Seen here celebrating a modified a victory at Connecticut’s “New London-Waterford” Speedbowl is Stan Spencer. Another of those drivers in the 60-year history of the shoreline oval that we know precious-little about, we believe the photo to be from the 1971 campaign. If anyone has any further information on Stan, feel-free to contact us! (Shany Photo, Chris Langer Collection).    

Here’s one from the old 1/5-miler at Agawam, Massachusetts’ much-missed Riverside Park Speedway. Joe Wilcox was a winner in the early 1970s, his Hudson coupe typical of the great-looking cars campaigned at The Park’ during its glory years under the sanction of the Tattersall family’s United Racing Club. Though he was always in the hunt, Joe’s lone Riverside modified feature victory occurred on the evening of June 12, 1971, making him among the last guys to grab a main event on the old fifth-mile oval. For 1972 the track was expanded to a ¼-miler. Sadly, after 50-years of continuous operation, Riverside was shuttered forever following the conclusion of the 1999 season. (Shany Photo, Chris Langer Collection).               

Here’s an image captured in the early-1970s of a true Icon within the ranks of the “New London-Waterford” Speedbowl’s support classes. Extremely-popular and a huge winner, “Big Mike” Daigneault handily scored the 1973 Sportsman Sedan title and endeared himself to the fans with his patriotic red, white & blue “Spirit of 76’” Ford entries. Mike ranks 7th on his divisions all-time win list with a total of 27 career feature victories. (Shany Photo, Chris Langer Collection).     

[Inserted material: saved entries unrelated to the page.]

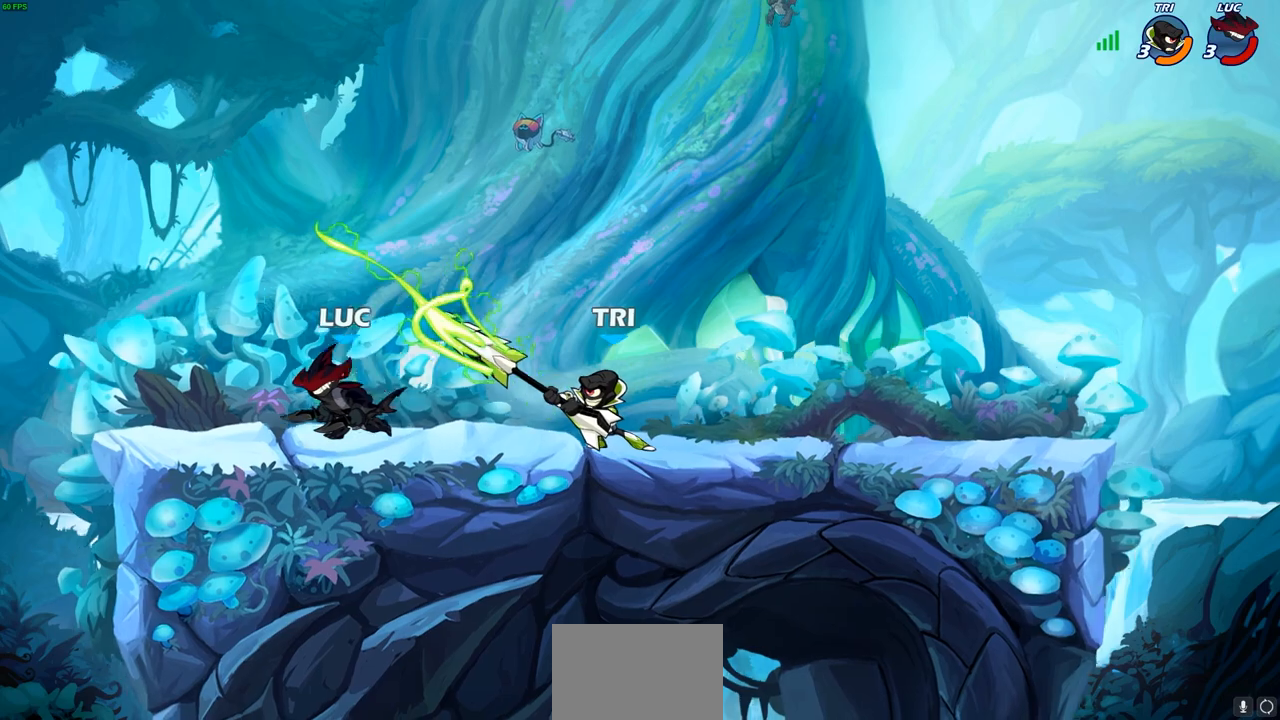
{"buttons": ["CIRCLE"], "left_stick": "right", "right_stick": "center", "events": [[100, "left_stick", "right"], [250, "R2", "down"], [317, "CIRCLE", "down"], [383, "R2", "up"]]}
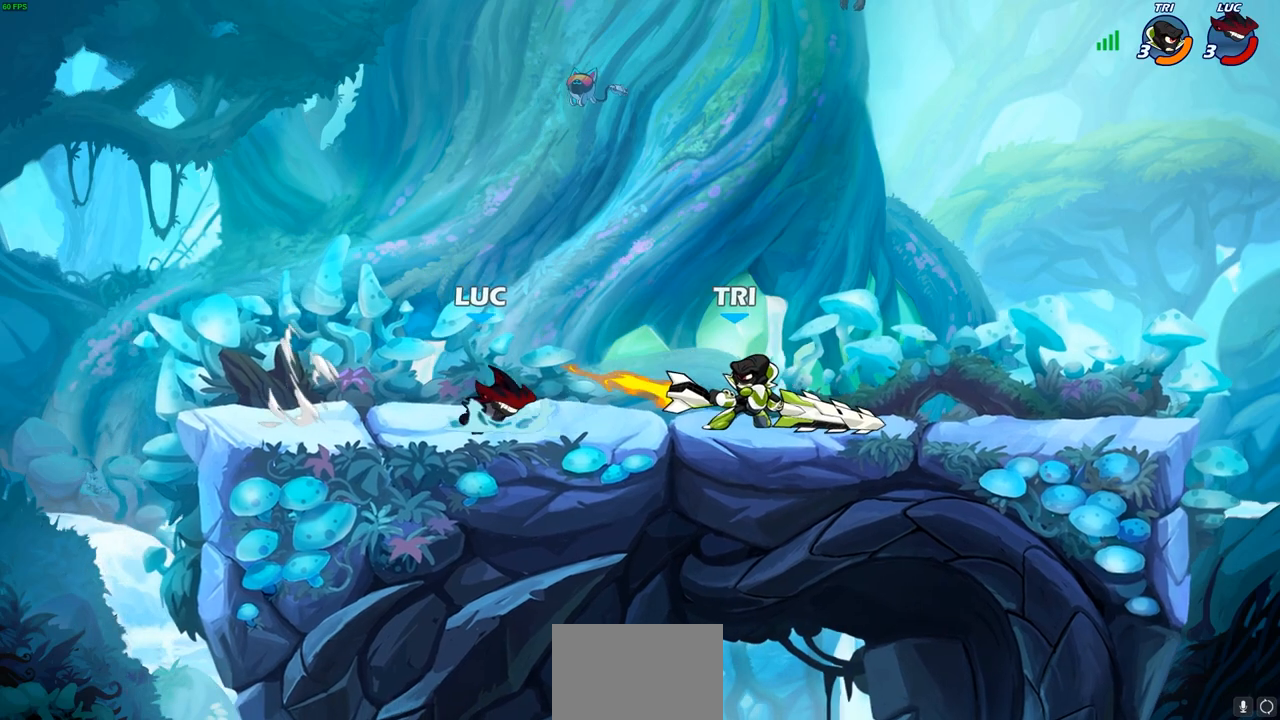
{"buttons": [], "left_stick": "up", "right_stick": "center", "events": [[167, "CIRCLE", "up"], [300, "left_stick", "center"], [500, "left_stick", "up"]]}
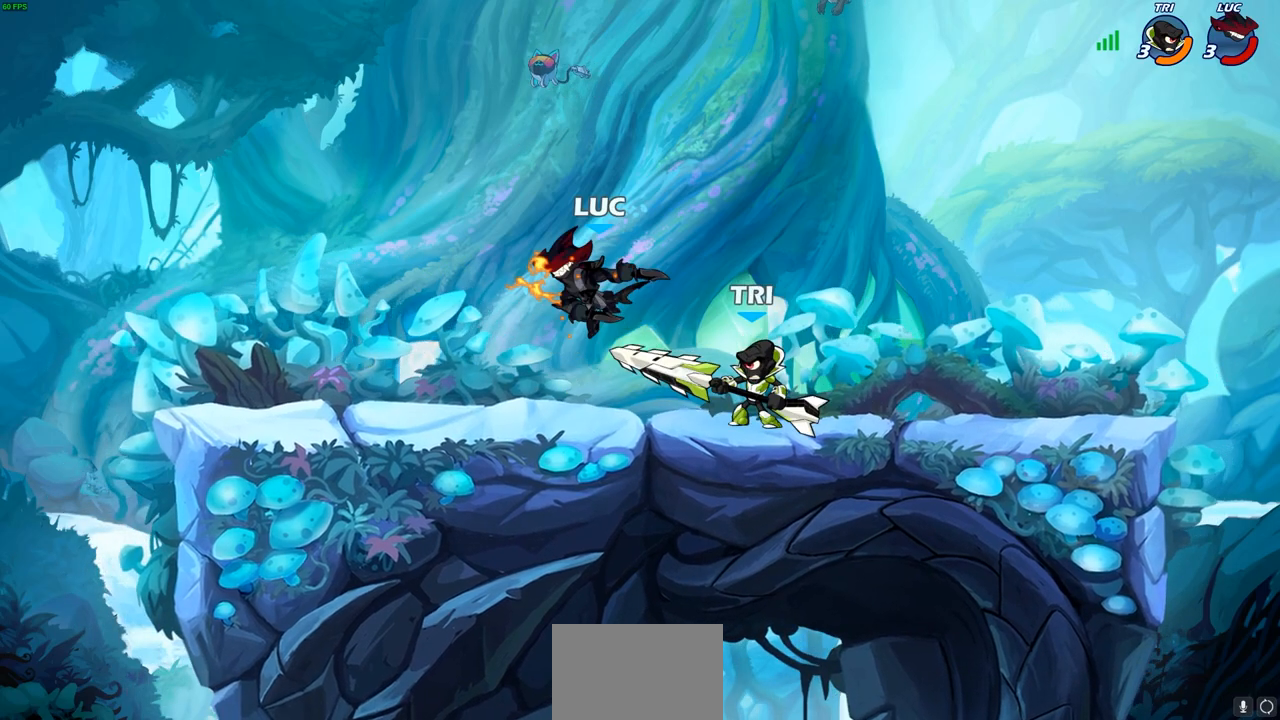
{"buttons": [], "left_stick": "up-left", "right_stick": "center", "events": [[33, "CROSS", "down"], [183, "R2", "down"], [350, "CROSS", "up"], [367, "left_stick", "up-left"], [383, "R2", "up"]]}
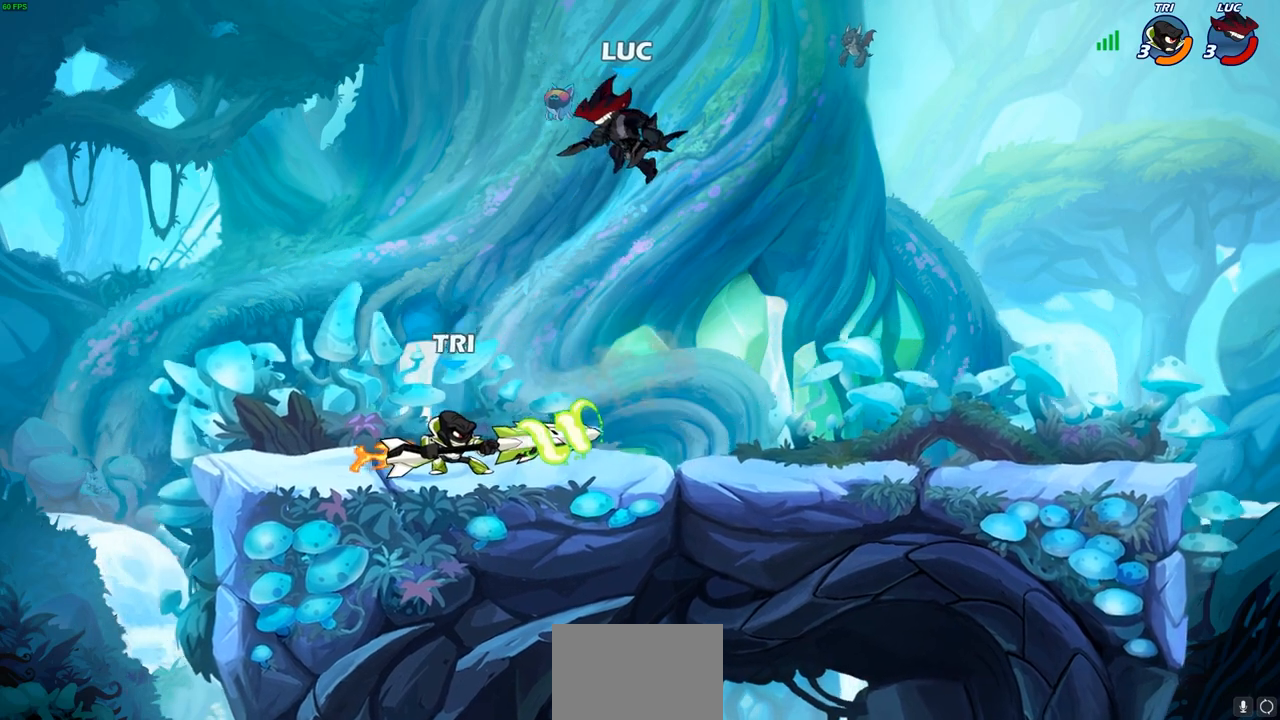
{"buttons": ["SQUARE"], "left_stick": "right", "right_stick": "center", "events": [[33, "left_stick", "down-left"], [333, "left_stick", "right"], [417, "SQUARE", "down"]]}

Call em’ Daredevils, Sportsman Sedans, Grand Americans, Late Models, or whatever, when it came to “full-fender” racing, this guy was one of the absolute-best. Plainfield, Connecticut’s Ron “Boots” Cote had few equals when in his prime, excelling at a trio of his home-state ovals. At the Speedbowl-alone (as seen here in the early 1970s), he recorded over thirty career-victories and a duo of championships. (Shany Photo, Chris Langer Collection).

One-third of a brother-act that also included siblings Bob “Allie” Gada and the late Larry “Insta” Gada, Chris “Wally” Gada wheeled this unique Falcon-bodied Modified in Bowl’ action. Famous for their loyalty to products of a FORD-nature, the team fielded winning entries for years at a track that was overwhelmingly populated by entries propelled by “The General” during their generation. It was no-fluke, as the Gada’s won big. They fielded this car simultaneously with their winning (Bob being a multi-time track champ), full-bodied entries. Following Larry, veteran Joey Trudeau got-behind the controls, going-on to grab the 1971 Modified championship. Today, the winning Gada tradition continues at Waterford. (Shany Photo, Chris Langer Collection).           

For many years Norwich, Connecticut’s Mark LaJeunesse made the weekly trek down Route 395 to Waterford exit #77 from the burg known as “The Rose City”. Starting his career as a youth in the Quarter Midget ranks, he returned from the armed forces in the early-1970s to begin a Modified career spanning over thirty seasons. The first victory came in 1974 with many-more following including a triumph in the 2000 Budweiser Modified Nationals. Under the Tattersall UNITED sanction of 1975, he garnered the Sportsman-Modified title. This shot captures him ready to go at the Bowl’ in one of the teams many self-built creations. This coupe was initially campaigned by LaJeunesse team driver Howie Nye, who annexed “Rookie of the Year” honors in 1978. It was also driven to many fine finishes by the late Fred “Fuzzy” Baer. (Kennedy Photo, Rusty Sage Collection).